## EJERCICIO PLANTEADO 1
Copia palabra por palabra el fragmento sobre lo espectral y el miedo, completo y sin ningún cambio.

#### FRAGMENTO SELECCIONADO ####

Tal vez por eso, la figura de lo espectral sigue tan presente en una sociedad que intenta olvidarse de su pasado al mismo tiempo que desarticula cualquier referencia a aquellos legados y prácticas que amenazan con recordarle las promesas incumplidas por una actualidad que no sólo no ha resuelto ninguna de las deudas contraídas con los desposeídos sino que todo lo ha agravado en términos de una mayor injusticia y de una brutalización de la vida colectiva atravesada hoy por una desigualdad inédita en la historia. El “olvido” de la cuestión social, la invisibilización del pobre en tanto que sujeto de derechos y de demandas legítimas, por su conversión en objeto de la caridad emanada de una nueva conmiseración neocristiana propia de los triunfadores de la época, constituye uno de los rasgos más evidentes de las prácticas hegemónicas que tanto definen el imaginario de las discursividades dominantes.
El miedo al que hacia referencia el historiador austríaco Friedrich Herr en un libro memorable publicado al comienzo de los años sesenta (Europa, madre de revoluciones), miedo a la revolución, miedo a la revuelta de los sectores subalternos, ha mutado en nuestra época hacia un miedo que se asocia no ya al anuncio insurreccional y que le otorgaba al “pueblo” o al proletariado una identidad sustantiva y determinante del posible curso de la historia, sino a esa otra forma más elemental que se guardaba en la apreciación hobbesiana y que nos remite a la violencia descentrada y anómica, la que se derrama caóticamente por el cuerpo social amenazando la vida y los bienes de los ciudadanos; esa violencia que proviene de las zonas oscuras y marginales con su estética de la criminalidad y el resentimiento. Miedo al pillaje desenfrenado, al degüello bárbaro que remite a tiempos arcaicos y precivilizados; un miedo pre-político allí donde a lo que se teme no es a la emergencia de un proyecto alternativo encarnado en un nuevo actor social, sino a una fractura de los diques de contención que pueden inundar las calles de la ciudad burguesa. Miedo a perder los privilegios junto con la entrada en la noche de la historia, una noche dominada por el desenfreno y el pánico.

####

## EJERCICIO PLANTEADO 2
En las entradas, cambia "object" por "item" desde la primera línea hasta la que contiene "vase. (597, 171).", esta incluida. Devuelve solo esas líneas y deja todo lo demás igual.

#### ENTRADAS EXTRAÍDAS ####

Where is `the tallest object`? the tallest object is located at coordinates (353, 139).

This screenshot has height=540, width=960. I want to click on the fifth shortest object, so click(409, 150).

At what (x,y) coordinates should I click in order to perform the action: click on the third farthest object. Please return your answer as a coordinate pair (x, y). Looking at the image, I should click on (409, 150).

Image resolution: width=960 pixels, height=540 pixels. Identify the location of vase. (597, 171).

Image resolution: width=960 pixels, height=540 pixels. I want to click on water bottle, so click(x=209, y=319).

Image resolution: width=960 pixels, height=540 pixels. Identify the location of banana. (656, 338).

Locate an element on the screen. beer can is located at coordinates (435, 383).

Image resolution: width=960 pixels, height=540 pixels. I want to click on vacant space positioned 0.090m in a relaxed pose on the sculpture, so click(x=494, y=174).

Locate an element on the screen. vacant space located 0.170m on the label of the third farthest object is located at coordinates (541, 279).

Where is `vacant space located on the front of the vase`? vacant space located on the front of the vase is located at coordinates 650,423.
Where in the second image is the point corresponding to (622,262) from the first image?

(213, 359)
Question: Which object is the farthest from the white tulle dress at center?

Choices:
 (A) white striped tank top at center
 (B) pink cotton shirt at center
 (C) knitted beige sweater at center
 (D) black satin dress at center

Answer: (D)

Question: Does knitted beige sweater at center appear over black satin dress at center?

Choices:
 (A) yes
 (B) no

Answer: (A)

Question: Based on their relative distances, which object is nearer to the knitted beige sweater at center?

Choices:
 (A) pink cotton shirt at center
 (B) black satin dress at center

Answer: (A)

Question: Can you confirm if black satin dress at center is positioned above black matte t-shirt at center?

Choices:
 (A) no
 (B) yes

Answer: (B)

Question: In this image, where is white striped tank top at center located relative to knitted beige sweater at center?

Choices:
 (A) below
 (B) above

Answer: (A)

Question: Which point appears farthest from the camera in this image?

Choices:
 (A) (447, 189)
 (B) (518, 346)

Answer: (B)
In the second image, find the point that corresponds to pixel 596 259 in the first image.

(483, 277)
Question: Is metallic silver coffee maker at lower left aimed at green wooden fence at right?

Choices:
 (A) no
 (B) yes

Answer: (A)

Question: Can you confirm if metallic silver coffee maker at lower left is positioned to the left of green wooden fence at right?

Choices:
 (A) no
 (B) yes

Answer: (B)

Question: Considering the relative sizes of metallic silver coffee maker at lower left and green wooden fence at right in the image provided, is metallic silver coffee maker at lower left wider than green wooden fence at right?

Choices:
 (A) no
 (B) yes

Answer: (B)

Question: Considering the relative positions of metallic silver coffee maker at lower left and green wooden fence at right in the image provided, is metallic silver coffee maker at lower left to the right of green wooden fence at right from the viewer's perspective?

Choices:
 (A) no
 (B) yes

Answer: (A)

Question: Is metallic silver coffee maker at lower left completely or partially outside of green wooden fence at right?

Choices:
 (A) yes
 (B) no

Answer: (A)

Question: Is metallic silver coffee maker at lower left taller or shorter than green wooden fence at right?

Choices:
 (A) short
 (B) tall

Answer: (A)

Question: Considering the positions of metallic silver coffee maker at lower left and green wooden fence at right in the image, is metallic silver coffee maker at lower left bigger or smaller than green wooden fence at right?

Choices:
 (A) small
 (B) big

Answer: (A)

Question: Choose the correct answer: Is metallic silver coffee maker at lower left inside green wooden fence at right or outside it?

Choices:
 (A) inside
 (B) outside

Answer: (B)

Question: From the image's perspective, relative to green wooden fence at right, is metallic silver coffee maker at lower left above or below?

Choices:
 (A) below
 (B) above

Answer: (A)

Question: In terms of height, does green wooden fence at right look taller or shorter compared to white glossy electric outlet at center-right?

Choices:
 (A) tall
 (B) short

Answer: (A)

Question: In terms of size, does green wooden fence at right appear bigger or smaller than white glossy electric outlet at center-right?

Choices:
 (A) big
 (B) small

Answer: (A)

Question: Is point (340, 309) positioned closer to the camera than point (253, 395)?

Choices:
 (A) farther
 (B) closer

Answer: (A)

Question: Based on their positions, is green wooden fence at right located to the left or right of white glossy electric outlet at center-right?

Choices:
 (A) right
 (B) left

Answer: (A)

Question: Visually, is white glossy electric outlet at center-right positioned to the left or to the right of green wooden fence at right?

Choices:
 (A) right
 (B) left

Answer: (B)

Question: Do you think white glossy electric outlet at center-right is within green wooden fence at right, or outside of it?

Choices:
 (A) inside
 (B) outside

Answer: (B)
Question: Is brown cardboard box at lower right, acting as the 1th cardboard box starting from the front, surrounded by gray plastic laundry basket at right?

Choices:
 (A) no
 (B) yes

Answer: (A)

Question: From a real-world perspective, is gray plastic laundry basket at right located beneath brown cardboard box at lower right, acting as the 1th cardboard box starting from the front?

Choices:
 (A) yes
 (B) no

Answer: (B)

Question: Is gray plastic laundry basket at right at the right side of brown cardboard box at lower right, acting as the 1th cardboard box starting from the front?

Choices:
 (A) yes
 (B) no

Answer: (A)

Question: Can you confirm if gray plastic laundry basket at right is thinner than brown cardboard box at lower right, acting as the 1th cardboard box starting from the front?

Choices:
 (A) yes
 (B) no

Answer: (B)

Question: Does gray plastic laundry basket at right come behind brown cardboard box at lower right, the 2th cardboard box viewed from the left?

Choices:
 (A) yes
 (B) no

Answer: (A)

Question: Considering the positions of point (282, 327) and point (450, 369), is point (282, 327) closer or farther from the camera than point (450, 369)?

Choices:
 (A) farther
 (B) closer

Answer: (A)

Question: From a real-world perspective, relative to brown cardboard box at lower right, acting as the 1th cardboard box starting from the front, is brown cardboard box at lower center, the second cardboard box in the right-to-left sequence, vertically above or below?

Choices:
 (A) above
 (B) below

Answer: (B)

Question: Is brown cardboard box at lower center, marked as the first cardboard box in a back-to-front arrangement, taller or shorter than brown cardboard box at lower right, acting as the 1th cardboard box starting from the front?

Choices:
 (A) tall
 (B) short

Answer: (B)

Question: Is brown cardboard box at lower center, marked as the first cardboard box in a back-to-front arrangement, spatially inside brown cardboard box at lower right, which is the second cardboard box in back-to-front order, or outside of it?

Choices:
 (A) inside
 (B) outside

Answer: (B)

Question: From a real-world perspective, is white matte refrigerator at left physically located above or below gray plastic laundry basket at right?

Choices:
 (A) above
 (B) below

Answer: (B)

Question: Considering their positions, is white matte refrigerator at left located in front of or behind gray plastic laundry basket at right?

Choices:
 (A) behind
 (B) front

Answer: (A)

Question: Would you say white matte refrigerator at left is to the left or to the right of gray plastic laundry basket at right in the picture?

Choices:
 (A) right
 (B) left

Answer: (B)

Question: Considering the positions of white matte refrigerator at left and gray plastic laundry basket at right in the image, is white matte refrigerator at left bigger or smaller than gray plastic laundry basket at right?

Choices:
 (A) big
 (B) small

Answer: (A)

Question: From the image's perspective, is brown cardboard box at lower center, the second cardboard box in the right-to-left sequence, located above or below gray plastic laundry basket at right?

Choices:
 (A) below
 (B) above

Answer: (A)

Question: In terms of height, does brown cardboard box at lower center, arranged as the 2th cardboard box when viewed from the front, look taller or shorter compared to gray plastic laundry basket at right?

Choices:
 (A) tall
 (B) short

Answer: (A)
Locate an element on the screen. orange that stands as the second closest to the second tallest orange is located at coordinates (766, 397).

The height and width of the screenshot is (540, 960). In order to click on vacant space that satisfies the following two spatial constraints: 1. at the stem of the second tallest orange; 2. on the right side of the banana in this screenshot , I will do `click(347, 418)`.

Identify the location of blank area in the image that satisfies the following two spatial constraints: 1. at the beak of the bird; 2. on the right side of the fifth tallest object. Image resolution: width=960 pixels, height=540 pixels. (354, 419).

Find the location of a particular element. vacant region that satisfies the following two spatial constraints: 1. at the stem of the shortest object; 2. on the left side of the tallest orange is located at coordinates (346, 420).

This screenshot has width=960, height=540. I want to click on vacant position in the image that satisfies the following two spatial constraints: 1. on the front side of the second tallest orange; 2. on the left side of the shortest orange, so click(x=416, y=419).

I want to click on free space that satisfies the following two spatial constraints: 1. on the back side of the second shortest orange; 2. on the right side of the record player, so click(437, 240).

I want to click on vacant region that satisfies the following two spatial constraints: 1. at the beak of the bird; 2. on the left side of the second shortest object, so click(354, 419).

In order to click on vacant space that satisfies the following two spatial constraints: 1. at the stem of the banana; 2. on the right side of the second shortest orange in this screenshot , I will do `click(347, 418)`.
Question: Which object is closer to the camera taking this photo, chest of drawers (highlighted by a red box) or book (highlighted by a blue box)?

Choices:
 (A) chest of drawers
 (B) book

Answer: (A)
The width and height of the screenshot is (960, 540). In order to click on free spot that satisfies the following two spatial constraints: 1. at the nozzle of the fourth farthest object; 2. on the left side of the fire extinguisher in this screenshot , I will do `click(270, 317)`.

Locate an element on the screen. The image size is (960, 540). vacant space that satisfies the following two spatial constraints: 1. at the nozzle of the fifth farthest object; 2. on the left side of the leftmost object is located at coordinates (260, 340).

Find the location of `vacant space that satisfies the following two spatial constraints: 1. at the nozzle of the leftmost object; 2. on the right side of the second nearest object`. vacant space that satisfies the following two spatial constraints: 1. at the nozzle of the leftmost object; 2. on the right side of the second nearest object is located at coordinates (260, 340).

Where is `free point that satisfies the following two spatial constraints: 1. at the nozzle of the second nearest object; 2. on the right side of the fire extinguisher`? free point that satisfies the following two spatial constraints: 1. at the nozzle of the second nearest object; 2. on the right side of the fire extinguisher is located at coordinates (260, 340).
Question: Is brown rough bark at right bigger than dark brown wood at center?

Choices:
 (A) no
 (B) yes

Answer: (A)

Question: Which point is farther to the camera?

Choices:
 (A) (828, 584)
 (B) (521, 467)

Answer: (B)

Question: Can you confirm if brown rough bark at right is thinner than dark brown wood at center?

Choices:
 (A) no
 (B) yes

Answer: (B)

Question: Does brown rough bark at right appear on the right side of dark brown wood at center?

####

## RESPUESTA 1
Tal vez por eso, la figura de lo espectral sigue tan presente en una sociedad que intenta olvidarse de su pasado al mismo tiempo que desarticula cualquier referencia a aquellos legados y prácticas que amenazan con recordarle las promesas incumplidas por una actualidad que no sólo no ha resuelto ninguna de las deudas contraídas con los desposeídos sino que todo lo ha agravado en términos de una mayor injusticia y de una brutalización de la vida colectiva atravesada hoy por una desigualdad inédita en la historia. El “olvido” de la cuestión social, la invisibilización del pobre en tanto que sujeto de derechos y de demandas legítimas, por su conversión en objeto de la caridad emanada de una nueva conmiseración neocristiana propia de los triunfadores de la época, constituye uno de los rasgos más evidentes de las prácticas hegemónicas que tanto definen el imaginario de las discursividades dominantes.
El miedo al que hacia referencia el historiador austríaco Friedrich Herr en un libro memorable publicado al comienzo de los años sesenta (Europa, madre de revoluciones), miedo a la revolución, miedo a la revuelta de los sectores subalternos, ha mutado en nuestra época hacia un miedo que se asocia no ya al anuncio insurreccional y que le otorgaba al “pueblo” o al proletariado una identidad sustantiva y determinante del posible curso de la historia, sino a esa otra forma más elemental que se guardaba en la apreciación hobbesiana y que nos remite a la violencia descentrada y anómica, la que se derrama caóticamente por el cuerpo social amenazando la vida y los bienes de los ciudadanos; esa violencia que proviene de las zonas oscuras y marginales con su estética de la criminalidad y el resentimiento. Miedo al pillaje desenfrenado, al degüello bárbaro que remite a tiempos arcaicos y precivilizados; un miedo pre-político allí donde a lo que se teme no es a la emergencia de un proyecto alternativo encarnado en un nuevo actor social, sino a una fractura de los diques de contención que pueden inundar las calles de la ciudad burguesa. Miedo a perder los privilegios junto con la entrada en la noche de la historia, una noche dominada por el desenfreno y el pánico.

## RESPUESTA 2
Where is `the tallest item`? the tallest item is located at coordinates (353, 139).

This screenshot has height=540, width=960. I want to click on the fifth shortest item, so click(409, 150).

At what (x,y) coordinates should I click in order to perform the action: click on the third farthest item. Please return your answer as a coordinate pair (x, y). Looking at the image, I should click on (409, 150).

Image resolution: width=960 pixels, height=540 pixels. Identify the location of vase. (597, 171).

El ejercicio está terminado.